─── Material ───
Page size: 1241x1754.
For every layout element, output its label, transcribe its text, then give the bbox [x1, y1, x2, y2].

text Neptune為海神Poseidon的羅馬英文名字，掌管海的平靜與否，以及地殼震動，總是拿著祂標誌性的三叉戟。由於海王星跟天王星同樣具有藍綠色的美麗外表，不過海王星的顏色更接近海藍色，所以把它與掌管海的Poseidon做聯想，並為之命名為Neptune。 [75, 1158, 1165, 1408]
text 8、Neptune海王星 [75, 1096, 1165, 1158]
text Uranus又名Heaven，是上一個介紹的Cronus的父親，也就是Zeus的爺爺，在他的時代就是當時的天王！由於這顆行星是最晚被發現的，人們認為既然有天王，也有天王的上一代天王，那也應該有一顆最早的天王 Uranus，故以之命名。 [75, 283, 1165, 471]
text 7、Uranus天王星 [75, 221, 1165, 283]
───
─── Material ───
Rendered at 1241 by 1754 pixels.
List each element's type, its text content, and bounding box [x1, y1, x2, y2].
───
## Exercise prompt
Output the lines beginning with the line that contains "Rendered at 1241 by 1754 pixels." and continuing through the line that contains "List each element's", reproducing them exactly.

## Result for this task
Rendered at 1241 by 1754 pixels.
List each element's type, its text content, and bounding box [x1, y1, x2, y2].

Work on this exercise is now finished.